BEGIN Records provided
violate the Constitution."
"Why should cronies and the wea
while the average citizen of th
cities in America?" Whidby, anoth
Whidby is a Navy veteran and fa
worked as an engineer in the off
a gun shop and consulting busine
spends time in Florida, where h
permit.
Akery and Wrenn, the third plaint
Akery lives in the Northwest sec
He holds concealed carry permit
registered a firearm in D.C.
END Records provided
BEGIN Records provided
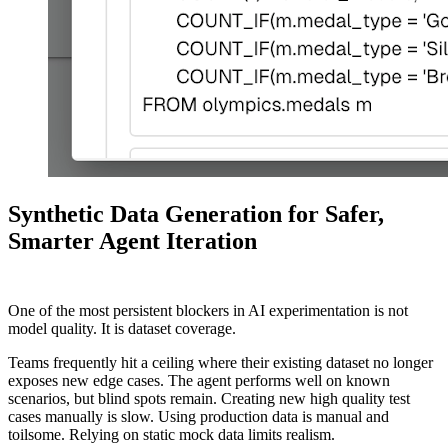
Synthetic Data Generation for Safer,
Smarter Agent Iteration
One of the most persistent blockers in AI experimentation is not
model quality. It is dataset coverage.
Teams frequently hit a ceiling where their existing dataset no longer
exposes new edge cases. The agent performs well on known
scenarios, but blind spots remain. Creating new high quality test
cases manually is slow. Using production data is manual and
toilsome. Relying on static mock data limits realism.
END Records provided
■ **Instructions to follow**
The required output is every line above from the one with "cases manually is" down to the one with "toilsome. Relying on", restated word for word, ends included.

■ **Result**
cases manually is slow. Using production data is manual and
toilsome. Relying on static mock data limits realism.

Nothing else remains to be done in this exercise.